Advice for other entrepreneurs who might be struggling to grow their business?

It can be tough to advise because every business is unique and what has worked for me won’t work for every small maker, but I definitely have some general tips! Don’t try to do everything at once. Figure out what your strengths are and how to grow your business around them. If you feel like one marketing platform is getting much better results than another, it’s okay to pour most of your energy into that. I think a lot of new business owners, myself included, feel pressured to be on every platform and pumping out content constantly. It’s great to test the water, but as I’ve learned this year, your target audience probably hangs out largely in one place. In my case, it’s Instagram and Etsy search, because my customers are women between 20 and 40. If your demographic is younger, TikTok might be the place, or Facebook if they’re a bit older. I’ve definitely learned that focusing on one or two things means you can devote all of the necessary time and energy to it. We have to learn to let go of what isn’t working for our business.

I would also say that you don’t have to grow exponentially or double every year.

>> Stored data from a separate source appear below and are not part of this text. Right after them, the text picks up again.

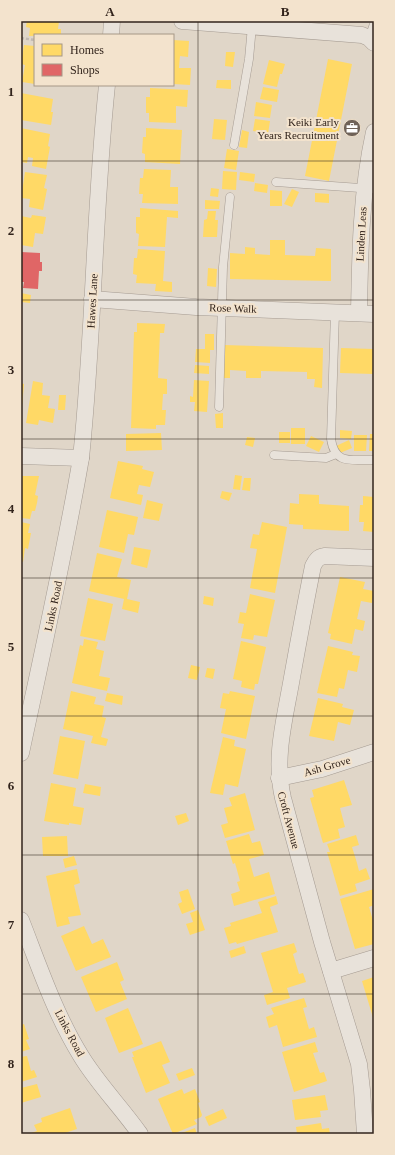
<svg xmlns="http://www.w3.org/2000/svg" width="395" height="1155" viewBox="0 0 395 1155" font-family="'Times New Roman',serif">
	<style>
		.homes { fill: #ffd966 }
		.shops { fill: #e06666 }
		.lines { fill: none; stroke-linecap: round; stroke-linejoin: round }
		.service-casing { stroke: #a59b92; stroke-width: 9 }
		.minor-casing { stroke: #a59b92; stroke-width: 17 }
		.path { stroke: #c1b9b2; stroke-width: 2.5; stroke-dasharray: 3 2; stroke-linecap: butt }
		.service { stroke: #e8e2da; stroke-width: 8 }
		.minor { stroke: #e8e2da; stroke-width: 16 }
		.grid { fill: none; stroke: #32241c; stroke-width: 1; stroke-opacity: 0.55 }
		.labels { text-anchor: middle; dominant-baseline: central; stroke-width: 4; stroke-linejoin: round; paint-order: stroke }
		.poi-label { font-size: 11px; fill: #32241c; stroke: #f3e3cd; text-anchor: end }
		.street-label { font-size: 11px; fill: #32241c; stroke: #f3e3cd }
		.neatline { fill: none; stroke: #32241c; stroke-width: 1.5 }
		.grid-label { font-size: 13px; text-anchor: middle; font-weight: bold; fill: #32241c }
	</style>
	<rect width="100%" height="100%" fill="#e0d6c8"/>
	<!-- homes -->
	<g class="homes">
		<path d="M27 21H59L58 29H61V35L29 36 30 28 26 27Z"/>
		<path d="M173 40 189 41 188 57 180 56 179 68H191L190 85 173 84Z"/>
		<path d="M24 45 35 46V84L22 82 25 65 21 64Z"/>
		<path d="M226 52H235L233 67 225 66Z"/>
		<path d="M328 59 352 64 329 181 305 176Z"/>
		<path d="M269 60 285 64 282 74H280L277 87 263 84Z"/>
		<path d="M217 80H231V89L216 88Z"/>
		<path d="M263 87 279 90 277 102 260 99Z"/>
		<path d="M150 88 188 90 187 107 176 106V123L149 122V113H146V97H150Z"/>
		<path d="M21 93 53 99 51 112H53L51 125 21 120Z"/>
		<path d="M256 102 272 105 270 118 254 116Z"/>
		<path d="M214 119 227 120 225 140 212 139Z"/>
		<path d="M255 119 270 121 268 134 253 131Z"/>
		<path d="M21 128 50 134 48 146 50 147 46 169 32 166 33 158 28 157 27 163 21 162Z"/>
		<path d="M146 128 182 130 180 164 145 162V154L142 153 143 137H146Z"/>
		<path d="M242 130 249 132 247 148 239 147Z"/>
		<path d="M227 149 239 151 236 170 224 168Z"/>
		<path d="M144 169 171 170 170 187H178V204L142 203 143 194H139L140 178H143Z"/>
		<path d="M223 171 237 172 236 190 222 189Z"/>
		<path d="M25 172 47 175 44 188 47 189 43 210 29 207 30 199 21 198Z"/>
		<path d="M240 172 255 174 254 182 239 180Z"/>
		<path d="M255 183 268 185 267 193 254 191Z"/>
		<path d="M211 188 219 189 218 197 210 196Z"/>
		<path d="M292 189 299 192 292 207 284 204Z"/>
		<path d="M270 190 282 191V206H270Z"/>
		<path d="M315 193 329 194V203L315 202Z"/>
		<path d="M205 200 220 201 219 209H205Z"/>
		<path d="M140 208 178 211V218L167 217 165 247 138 246 139 234 136 233V217H140Z"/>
		<path d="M208 211H216L215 220H218L217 237H203L204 220 207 219Z"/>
		<path d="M32 215 46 217 43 234 35 233 33 247 21 245V216L31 218Z"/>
		<path d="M270 240H285V255L315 256 316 248 331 249V281L230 279V253L245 254V247L255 248V254L270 255Z"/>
		<path d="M138 249 165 251 163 281 172 282V292L155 291 156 284 136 283 137 275 133 274 134 258H137Z"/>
		<path d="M208 268 217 269 216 287 207 286Z"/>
		<path d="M21 293 31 295 30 303 21 302Z"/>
		<path d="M137 323 165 324 164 333H160L158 378 167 379V394H163L162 410H166L165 425H156V429L131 428 134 332H137Z"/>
		<path d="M205 334H214V350H210V363L195 362 196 349H205Z"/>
		<path d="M224 345 323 348 322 388 314 387 315 379H307V372L261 371V378H246V371L230 370V378H223Z"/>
		<path d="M341 348 374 349V374L340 373Z"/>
		<path d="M195 365 209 366V374L194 373Z"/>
		<path d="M194 380 209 381 207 412 194 411 195 402H190V396L193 397Z"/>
		<path d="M33 381 43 383 42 395 50 396 48 408 55 409 53 423 39 420 38 425 26 423Z"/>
		<path d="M21 383 24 384 22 407H21Z"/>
		<path d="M59 395H66L65 410H58Z"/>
		<path d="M223 413V428H216L215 414Z"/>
		<rect x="291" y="428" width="14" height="16"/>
		<path d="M340 430 352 431 351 439 340 438Z"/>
		<rect x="279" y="432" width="11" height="11"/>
		<path d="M161 433 162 450 126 451V434Z"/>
		<path d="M370 434H374V451H369Z"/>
		<path d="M354 435H367L366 451H354Z"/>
		<path d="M311 436 324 442 319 452 306 446Z"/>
		<path d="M247 437 255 438 253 447 245 445Z"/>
		<path d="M349 440 352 448 340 453 336 446Z"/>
		<path d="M118 461 143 466 142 469 154 472 150 487 139 485 137 494 143 495 141 505 110 498Z"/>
		<path d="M235 475 242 476 240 490 233 489Z"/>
		<path d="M21 476H39L35 495 38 496 37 503 35 511H32L30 519 21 518Z"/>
		<path d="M244 478H251L250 491 242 490Z"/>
		<path d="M222 491 232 493 229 501 220 498Z"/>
		<path d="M299 494 319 495V504L349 506V531L303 529V525L289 524 290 503 299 504Z"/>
		<path d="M363 496 374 497V532L363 531 364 522H359L360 505H363Z"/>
		<path d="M147 500 163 504 159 521 143 518Z"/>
		<path d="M107 510 138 517 134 535 128 534 124 553 99 547Z"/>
		<path d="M21 522 30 524 28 533H31L28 549 25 548 23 562 21 561Z"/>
		<path d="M262 522 287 527 275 593 250 588 257 549 250 548 253 534 259 535Z"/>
		<path d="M134 547 151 550 147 568 131 564Z"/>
		<path d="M97 553 122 559 117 577 131 580 127 599 140 602 138 613 122 609 124 599 89 591Z"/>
		<path d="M340 577 365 582 363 589 374 591 372 603 361 601 357 619 365 621 363 631 355 629 352 644 330 639 331 634 328 633Z"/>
		<path d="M250 594 275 600 267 637 254 635 253 640 241 638 244 624 238 623 240 612 246 613Z"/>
		<path d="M204 596 214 598 213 606 203 604Z"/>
		<path d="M88 598 113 604 105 641 80 636Z"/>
		<path d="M84 639 98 642 96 649 104 651 99 676 110 678 107 691 72 683 80 645 83 646Z"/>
		<path d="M241 641 266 647 258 684H255L254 690 241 687 242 681 233 679Z"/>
		<path d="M328 646 353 652 352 655 360 656 357 672 348 670 344 689 339 688 337 697 317 693Z"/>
		<path d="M191 665 200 667 197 680 188 678Z"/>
		<path d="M207 668 215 669 213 679 205 677Z"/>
		<path d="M71 691 96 697 94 704 104 706 102 717 106 718 101 737 108 739 106 746 91 743 93 736 63 729Z"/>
		<path d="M230 691 255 696 246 739 221 733 226 709 220 708 223 693 229 694Z"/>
		<path d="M107 693 123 696 122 705 105 701Z"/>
		<path d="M318 698 343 704 342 707 354 710 350 725 338 722 334 741 309 736Z"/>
		<path d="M60 736 85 741 78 779 53 774Z"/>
		<path d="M223 737 235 740 234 746 246 749 238 787 225 784 223 795 210 793Z"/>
		<path d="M344 780 352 805 340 808 345 827 338 829 340 838 323 843 310 798 314 797 312 790Z"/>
		<path d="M51 783 76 788 73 806 84 808 81 825 69 823V825L44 821Z"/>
		<path d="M85 784 101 787 100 796 83 793Z"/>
		<path d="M245 793 255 830 225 838 221 825 228 823 224 808 232 806 229 798Z"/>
		<path d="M186 813 189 821 178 825 175 816Z"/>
		<path d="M249 834 252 843 260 841 264 855 249 859 254 877 269 872 275 894 234 906 231 894 240 891 237 882 240 881 235 863 233 864 226 841Z"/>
		<path d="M356 835 359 845 352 847 357 863 359 871 366 868 370 879 355 884 357 891 340 896 327 852H330L327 844Z"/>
		<path d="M67 836 68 856H43L42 837Z"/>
		<path d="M74 856 77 865 65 868 63 859Z"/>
		<path d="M77 869 80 883 74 885 81 915 68 917 70 924 57 927 46 876Z"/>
		<path d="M188 889 195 909 182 914 178 904 182 902 179 892Z"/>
		<path d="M374 889V905L369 907 374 924V944L355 949 340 899Z"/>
		<path d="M276 896 278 904 270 907 278 932 237 944 236 942 229 944 224 928 231 926 230 923 262 913 258 902Z"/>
		<path d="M198 910 205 930 190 935 186 924 193 922 190 913Z"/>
		<path d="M84 926 92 944 103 939 111 957 76 971 61 936Z"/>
		<path d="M294 943 297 952 293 954 299 974 303 973 306 982 287 988 290 998 267 1005 264 995 273 992 261 953Z"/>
		<path d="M244 946 246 953 231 958 229 951Z"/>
		<path d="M117 962 124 980 120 982 127 999 96 1012 81 977Z"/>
		<path d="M374 977V1021L362 981Z"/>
		<path d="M304 998 307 1007 303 1008 309 1029 314 1027 317 1037 283 1047 277 1025 269 1028 266 1017 274 1014 271 1008Z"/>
		<path d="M128 1008 143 1044 119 1053 105 1018Z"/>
		<path d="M24 1024 29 1039 26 1040 30 1049 21 1052V1025Z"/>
		<path d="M161 1041 170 1062 162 1065 170 1083 146 1093 132 1057H134L132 1052Z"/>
		<path d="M315 1042 318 1052 313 1053 320 1073 324 1072 327 1081 294 1092 282 1052Z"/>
		<path d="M27 1056 31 1071 34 1070 37 1077 21 1082V1057Z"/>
		<path d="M192 1068 195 1075 179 1081 176 1074Z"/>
		<path d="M37 1084 41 1097 21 1103V1088Z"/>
		<path d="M182 1089 184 1094 195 1089 200 1102 198 1103 202 1115 201 1117 194 1120 197 1124 173 1134 158 1099Z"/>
		<path d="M325 1095 328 1110 320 1111 321 1117 295 1120 292 1100Z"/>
		<path d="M70 1108 77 1129 62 1134H28L37 1131 34 1125 42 1122 41 1118Z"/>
		<path d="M223 1109 227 1118 209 1126 205 1117Z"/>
		<path d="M321 1123 322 1129 329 1128 330 1134H297L296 1127Z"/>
		<path d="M195 1128 197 1134H179Z"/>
	</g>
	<!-- shops -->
	<path class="shops" d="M21 252 40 253V262H42V271H39L38 289 23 288 24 282H21Z"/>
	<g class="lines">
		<defs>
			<g id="service">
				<path d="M369 38 374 24"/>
				<path d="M234 145 249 59 252 26"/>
				<path d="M276 182 374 189"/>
				<path d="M335 312 331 439C335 466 352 459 374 460"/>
				<path d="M219 407 223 267 230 197"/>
				<path d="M274 455 326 458 336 454"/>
			</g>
			<g id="minor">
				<path d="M182 21 362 35 369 38 374 43"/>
				<path d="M111 35 112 21"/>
				<path d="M92 299 196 307 374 314"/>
				<path d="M359 313C360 252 361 191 374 132"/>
				<path d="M21 456 81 458C94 334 94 209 107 85"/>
				<path d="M21 753C42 655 64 557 81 458"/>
				<path d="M279 778 322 769 374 752"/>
				<path d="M21 920C39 966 55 1014 81 1056 98 1084 121 1107 140 1134"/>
				<path d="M331 971 374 958"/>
				<path d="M365 1134 362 1090 359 1064 322 942 283 798C274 759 284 722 291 683 298 644 305 605 313 566 316 560 318 557 325 556L374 558"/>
			</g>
		</defs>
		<!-- service casing -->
		<use href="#service" class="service-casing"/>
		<!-- minor casing -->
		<use href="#minor" class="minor-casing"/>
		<!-- path -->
		<path class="path" d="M21 38 35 40"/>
		<!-- service -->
		<use href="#service" class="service"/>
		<!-- minor -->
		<use href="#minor" class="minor"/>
	</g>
	<!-- grid -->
	<path class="grid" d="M198 21V1134M21 161H374M21 300H374M21 439H374M21 578H374M21 716H374M21 855H374M21 994H374"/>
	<!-- icons -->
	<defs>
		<symbol id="office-disc" viewBox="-11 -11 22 22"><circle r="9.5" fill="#6f6258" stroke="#f3e3cd"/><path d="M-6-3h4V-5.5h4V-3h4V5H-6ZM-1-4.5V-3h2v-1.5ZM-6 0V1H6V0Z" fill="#fff"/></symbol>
	</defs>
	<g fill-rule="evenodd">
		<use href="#office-disc" x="342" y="118" width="20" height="20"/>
	</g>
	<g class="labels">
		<!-- poi labels -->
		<g class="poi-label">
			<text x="339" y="122">Keiki Early<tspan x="339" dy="13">Years Recruitment</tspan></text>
		</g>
		<!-- street labels -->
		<g class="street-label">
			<text transform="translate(361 234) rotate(-87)">Linden Leas</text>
			<text transform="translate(92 301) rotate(-87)">Hawes Lane</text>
			<text transform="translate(233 308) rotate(2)">Rose Walk</text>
			<text transform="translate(53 606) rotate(-78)">Links Road</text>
			<text transform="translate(327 766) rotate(-16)">Ash Grove</text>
			<text transform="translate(289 820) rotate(75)">Croft Avenue</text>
			<text transform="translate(70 1033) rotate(62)">Links Road</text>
		</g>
	</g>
	<!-- border -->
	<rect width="395" height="1155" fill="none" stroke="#f3e3cd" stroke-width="44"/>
	<!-- legend -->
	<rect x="34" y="34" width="140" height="52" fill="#f3e3cd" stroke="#a69786"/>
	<rect x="42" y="44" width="20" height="12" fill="#ffd966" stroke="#a69786"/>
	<text x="70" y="54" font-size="12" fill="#32241c">Homes</text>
	<rect x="42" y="64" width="20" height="12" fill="#e06666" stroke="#a69786"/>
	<text x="70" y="74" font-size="12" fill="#32241c">Shops</text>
	<rect x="22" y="22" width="351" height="1111" class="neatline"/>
	<g class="grid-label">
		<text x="110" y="16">A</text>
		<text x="285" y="16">B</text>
		<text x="11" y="96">1</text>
		<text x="11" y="235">2</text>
		<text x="11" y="374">3</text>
		<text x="11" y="513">4</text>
		<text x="11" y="651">5</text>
		<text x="11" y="790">6</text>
		<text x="11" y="929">7</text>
		<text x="11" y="1068">8</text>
	</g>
</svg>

Growing my business around the lifestyle that I want has meant slowing the growth a bit, but I wouldn’t have it any other way. It’s easy to get caught up in the dream of a successful business, but success is different for everyone. Definitely take a step back sometimes and think about what you actually want out of life, especially if you’re working yourself half to death. I think all businesses take a ton of work to set up, and it will always be challenging to turn a side gig into a full-time business; but that “startup energy” isn’t sustainable for everyone in the long term. And that’s okay!

I won’t forget the classic advice any Etsy seller should live by; have professional quality photos. I have a photography background and have always taken my own, which was probably the biggest factor in getting my shop off the ground quickly. I do still send out things to other photographers quite often though. The Facebook group “Let’s Collab - Professional Photos for Small Shops” is an invaluable tool to connect photographers and makers or small shops. I highly recommend it for anyone on a tight budget, as you can trade products for professional photos. I recently sent bath caddies out to six different photographers and got an amazing variety of beautiful photos back!